Description of the task: Please reproduce the listing below with "Version bump" swapped out for "Version update" wherever it appears, changing nothing else, and leave the pictures out of your answer.

Exercise data:
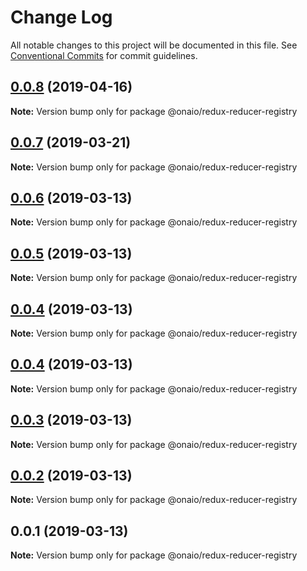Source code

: # Change Log

All notable changes to this project will be documented in this file.
See [Conventional Commits](https://conventionalcommits.org) for commit guidelines.

## [0.0.8](https://github.com/onaio/js-tools/compare/@onaio/redux-reducer-registry@0.0.7...@onaio/redux-reducer-registry@0.0.8) (2019-04-16)

**Note:** Version bump only for package @onaio/redux-reducer-registry

## [0.0.7](https://github.com/onaio/js-tools/compare/@onaio/redux-reducer-registry@0.0.6...@onaio/redux-reducer-registry@0.0.7) (2019-03-21)

**Note:** Version bump only for package @onaio/redux-reducer-registry

## [0.0.6](https://github.com/onaio/js-tools/compare/@onaio/redux-reducer-registry@0.0.5...@onaio/redux-reducer-registry@0.0.6) (2019-03-13)

**Note:** Version bump only for package @onaio/redux-reducer-registry

## [0.0.5](https://github.com/onaio/js-tools/compare/@onaio/redux-reducer-registry@0.0.3...@onaio/redux-reducer-registry@0.0.5) (2019-03-13)

**Note:** Version bump only for package @onaio/redux-reducer-registry

## [0.0.4](https://github.com/onaio/js-tools/compare/@onaio/redux-reducer-registry@0.0.3...@onaio/redux-reducer-registry@0.0.4) (2019-03-13)

**Note:** Version bump only for package @onaio/redux-reducer-registry

## [0.0.4](https://github.com/onaio/js-tools/compare/@onaio/redux-reducer-registry@0.0.3...@onaio/redux-reducer-registry@0.0.4) (2019-03-13)

**Note:** Version bump only for package @onaio/redux-reducer-registry

## [0.0.3](https://github.com/onaio/js-tools/compare/@onaio/redux-reducer-registry@0.0.2...@onaio/redux-reducer-registry@0.0.3) (2019-03-13)

**Note:** Version bump only for package @onaio/redux-reducer-registry

## [0.0.2](https://github.com/onaio/js-tools/compare/@onaio/redux-reducer-registry@0.0.1...@onaio/redux-reducer-registry@0.0.2) (2019-03-13)

**Note:** Version bump only for package @onaio/redux-reducer-registry

## 0.0.1 (2019-03-13)

**Note:** Version bump only for package @onaio/redux-reducer-registry
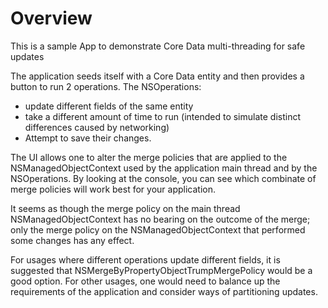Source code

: # Overview
This is a sample App to demonstrate Core Data multi-threading for safe updates

The application seeds itself with a Core Data entity and then provides a button to run 2 operations. The NSOperations:
* update different fields of the same entity
* take a different amount of time to run (intended to simulate distinct differences caused by networking)
* Attempt to save their changes.

The UI allows one to alter the merge policies that are applied to the NSManagedObjectContext used by the application main thread and by the NSOperations. By looking at the console, you can see which combinate of merge policies will work best for your application.

It seems as though the merge policy on the main thread NSManagedObjectContext has no bearing on the outcome of the merge; only the merge policy on the NSManagedObjectContext that performed some changes has any effect.

For usages where different operations update different fields, it is suggested that NSMergeByPropertyObjectTrumpMergePolicy would be a good option.
For other usages, one would need to balance up the requirements of the application and consider ways of partitioning updates.
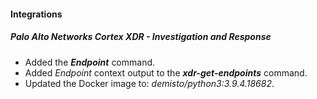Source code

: 
#### Integrations
##### Palo Alto Networks Cortex XDR - Investigation and Response
- Added the ***Endpoint*** command.
- Added *Endpoint* context output to the ***xdr-get-endpoints*** command.
- Updated the Docker image to: *demisto/python3:3.9.4.18682*.
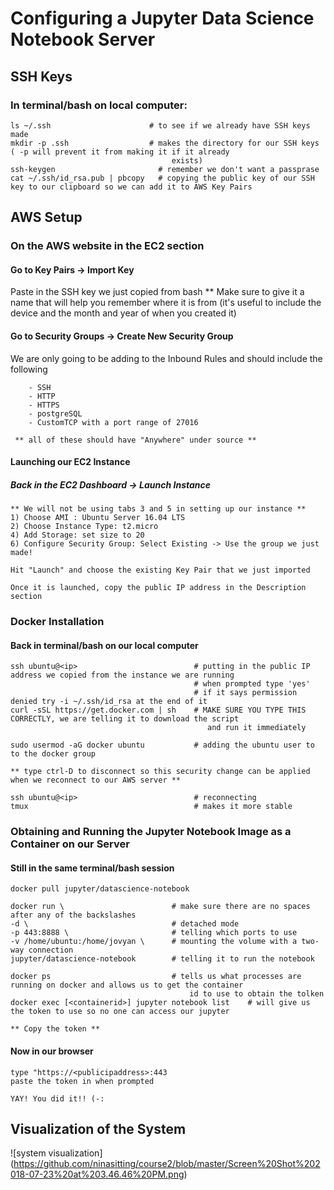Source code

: # Configuring a Jupyter Data Science Notebook Server

## SSH Keys 
### In terminal/bash on local computer:
    ls ~/.ssh                      # to see if we already have SSH keys made
    mkdir -p .ssh                  # makes the directory for our SSH keys ( -p will prevent it from making it if it already                          
                                        exists)
    ssh-keygen                       # remember we don't want a passprase
    cat ~/.ssh/id_rsa.pub | pbcopy   # copying the public key of our SSH key to our clipboard so we can add it to AWS Key Pairs
    
## AWS Setup
### On the AWS website in the EC2 section
#### Go to Key Pairs -> Import Key
   Paste in the SSH key we just copied from bash 
   ** Make sure to give it a name that will help you remember where it is from
        (it's useful to include the device and the month and year of when you created it)
        
#### Go to Security Groups -> Create New Security Group
 We are only going to be adding to the Inbound Rules and should include the following 
 
        - SSH
        - HTTP
        - HTTPS
        - postgreSQL
        - CustomTCP with a port range of 27016 
        
     ** all of these should have "Anywhere" under source **
     
#### Launching our EC2 Instance 
##### Back in the EC2 Dashboard -> Launch Instance 
    ** We will not be using tabs 3 and 5 in setting up our instance **
    1) Choose AMI : Ubuntu Server 16.04 LTS 
    2) Choose Instance Type: t2.micro
    4) Add Storage: set size to 20
    6) Configure Security Group: Select Existing -> Use the group we just made!
    
    Hit "Launch" and choose the existing Key Pair that we just imported
    
    Once it is launched, copy the public IP address in the Description section 
    
### Docker Installation 
#### Back in terminal/bash on our local computer
    ssh ubuntu@<ip>                          # putting in the public IP address we copied from the instance we are running
                                             # when prompted type 'yes'
                                             # if it says permission denied try -i ~/.ssh/id_rsa at the end of it 
    curl -sSL https://get.docker.com | sh    # MAKE SURE YOU TYPE THIS CORRECTLY, we are telling it to download the script 
                                                and run it immediately
                                                
    sudo usermod -aG docker ubuntu           # adding the ubuntu user to to the docker group
    
    ** type ctrl-D to disconnect so this security change can be applied when we reconnect to our AWS server **
    
    ssh ubuntu@<ip>                          # reconnecting 
    tmux                                     # makes it more stable
    
### Obtaining and Running the Jupyter Notebook Image as a Container on our Server
#### Still in the same terminal/bash session    
   
    docker pull jupyter/datascience-notebook
    
    docker run \                        # make sure there are no spaces after any of the backslashes
    -d \                                # detached mode
    -p 443:8888 \                       # telling which ports to use
    -v /home/ubuntu:/home/jovyan \      # mounting the volume with a two-way connection
    jupyter/datascience-notebook        # telling it to run the notebook
    
    docker ps                           # tells us what processes are running on docker and allows us to get the container 
                                            id to use to obtain the tolken 
    docker exec [<containerid>] jupyter notebook list    # will give us the token to use so no one can access our jupyter
    
    ** Copy the token **
    
#### Now in our browser
    type "https://<publicipaddress>:443
    paste the token in when prompted
    
    YAY! You did it!! (-:
    

## Visualization of the System 

![system visualization] (https://github.com/ninasitting/course2/blob/master/Screen%20Shot%202018-07-23%20at%203.46.46%20PM.png)
    
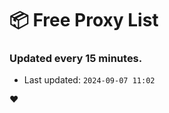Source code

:# :package: Free Proxy List
### Updated every 15 minutes.

- Last updated: `2024-09-07 11:02`

:heart:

Exercise output:
Source code

: # Change Log

All notable changes to this project will be documented in this file.
See [Conventional Commits](https://conventionalcommits.org) for commit guidelines.

## [0.0.8](https://github.com/onaio/js-tools/compare/@onaio/redux-reducer-registry@0.0.7...@onaio/redux-reducer-registry@0.0.8) (2019-04-16)

**Note:** Version update only for package @onaio/redux-reducer-registry

## [0.0.7](https://github.com/onaio/js-tools/compare/@onaio/redux-reducer-registry@0.0.6...@onaio/redux-reducer-registry@0.0.7) (2019-03-21)

**Note:** Version update only for package @onaio/redux-reducer-registry

## [0.0.6](https://github.com/onaio/js-tools/compare/@onaio/redux-reducer-registry@0.0.5...@onaio/redux-reducer-registry@0.0.6) (2019-03-13)

**Note:** Version update only for package @onaio/redux-reducer-registry

## [0.0.5](https://github.com/onaio/js-tools/compare/@onaio/redux-reducer-registry@0.0.3...@onaio/redux-reducer-registry@0.0.5) (2019-03-13)

**Note:** Version update only for package @onaio/redux-reducer-registry

## [0.0.4](https://github.com/onaio/js-tools/compare/@onaio/redux-reducer-registry@0.0.3...@onaio/redux-reducer-registry@0.0.4) (2019-03-13)

**Note:** Version update only for package @onaio/redux-reducer-registry

## [0.0.4](https://github.com/onaio/js-tools/compare/@onaio/redux-reducer-registry@0.0.3...@onaio/redux-reducer-registry@0.0.4) (2019-03-13)

**Note:** Version update only for package @onaio/redux-reducer-registry

## [0.0.3](https://github.com/onaio/js-tools/compare/@onaio/redux-reducer-registry@0.0.2...@onaio/redux-reducer-registry@0.0.3) (2019-03-13)

**Note:** Version update only for package @onaio/redux-reducer-registry

## [0.0.2](https://github.com/onaio/js-tools/compare/@onaio/redux-reducer-registry@0.0.1...@onaio/redux-reducer-registry@0.0.2) (2019-03-13)

**Note:** Version update only for package @onaio/redux-reducer-registry

## 0.0.1 (2019-03-13)

**Note:** Version update only for package @onaio/redux-reducer-registry
Source code

: # Overview
This is a sample App to demonstrate Core Data multi-threading for safe updates

The application seeds itself with a Core Data entity and then provides a button to run 2 operations. The NSOperations:
* update different fields of the same entity
* take a different amount of time to run (intended to simulate distinct differences caused by networking)
* Attempt to save their changes.

The UI allows one to alter the merge policies that are applied to the NSManagedObjectContext used by the application main thread and by the NSOperations. By looking at the console, you can see which combinate of merge policies will work best for your application.

It seems as though the merge policy on the main thread NSManagedObjectContext has no bearing on the outcome of the merge; only the merge policy on the NSManagedObjectContext that performed some changes has any effect.

For usages where different operations update different fields, it is suggested that NSMergeByPropertyObjectTrumpMergePolicy would be a good option.
For other usages, one would need to balance up the requirements of the application and consider ways of partitioning updates.
Source code

: 
#### Integrations
##### Palo Alto Networks Cortex XDR - Investigation and Response
- Added the ***Endpoint*** command.
- Added *Endpoint* context output to the ***xdr-get-endpoints*** command.
- Updated the Docker image to: *demisto/python3:3.9.4.18682*.
Source code

: # Configuring a Jupyter Data Science Notebook Server

## SSH Keys 
### In terminal/bash on local computer:
    ls ~/.ssh                      # to see if we already have SSH keys made
    mkdir -p .ssh                  # makes the directory for our SSH keys ( -p will prevent it from making it if it already                          
                                        exists)
    ssh-keygen                       # remember we don't want a passprase
    cat ~/.ssh/id_rsa.pub | pbcopy   # copying the public key of our SSH key to our clipboard so we can add it to AWS Key Pairs
    
## AWS Setup
### On the AWS website in the EC2 section
#### Go to Key Pairs -> Import Key
   Paste in the SSH key we just copied from bash 
   ** Make sure to give it a name that will help you remember where it is from
        (it's useful to include the device and the month and year of when you created it)
        
#### Go to Security Groups -> Create New Security Group
 We are only going to be adding to the Inbound Rules and should include the following 
 
        - SSH
        - HTTP
        - HTTPS
        - postgreSQL
        - CustomTCP with a port range of 27016 
        
     ** all of these should have "Anywhere" under source **
     
#### Launching our EC2 Instance 
##### Back in the EC2 Dashboard -> Launch Instance 
    ** We will not be using tabs 3 and 5 in setting up our instance **
    1) Choose AMI : Ubuntu Server 16.04 LTS 
    2) Choose Instance Type: t2.micro
    4) Add Storage: set size to 20
    6) Configure Security Group: Select Existing -> Use the group we just made!
    
    Hit "Launch" and choose the existing Key Pair that we just imported
    
    Once it is launched, copy the public IP address in the Description section 
    
### Docker Installation 
#### Back in terminal/bash on our local computer
    ssh ubuntu@<ip>                          # putting in the public IP address we copied from the instance we are running
                                             # when prompted type 'yes'
                                             # if it says permission denied try -i ~/.ssh/id_rsa at the end of it 
    curl -sSL https://get.docker.com | sh    # MAKE SURE YOU TYPE THIS CORRECTLY, we are telling it to download the script 
                                                and run it immediately
                                                
    sudo usermod -aG docker ubuntu           # adding the ubuntu user to to the docker group
    
    ** type ctrl-D to disconnect so this security change can be applied when we reconnect to our AWS server **
    
    ssh ubuntu@<ip>                          # reconnecting 
    tmux                                     # makes it more stable
    
### Obtaining and Running the Jupyter Notebook Image as a Container on our Server
#### Still in the same terminal/bash session    
   
    docker pull jupyter/datascience-notebook
    
    docker run \                        # make sure there are no spaces after any of the backslashes
    -d \                                # detached mode
    -p 443:8888 \                       # telling which ports to use
    -v /home/ubuntu:/home/jovyan \      # mounting the volume with a two-way connection
    jupyter/datascience-notebook        # telling it to run the notebook
    
    docker ps                           # tells us what processes are running on docker and allows us to get the container 
                                            id to use to obtain the tolken 
    docker exec [<containerid>] jupyter notebook list    # will give us the token to use so no one can access our jupyter
    
    ** Copy the token **
    
#### Now in our browser
    type "https://<publicipaddress>:443
    paste the token in when prompted
    
    YAY! You did it!! (-:
    

## Visualization of the System 

![system visualization] (https://github.com/ninasitting/course2/blob/master/Screen%20Shot%202018-07-23%20at%203.46.46%20PM.png)
    
Source code

:# :package: Free Proxy List
### Updated every 15 minutes.

- Last updated: `2024-09-07 11:02`

:heart:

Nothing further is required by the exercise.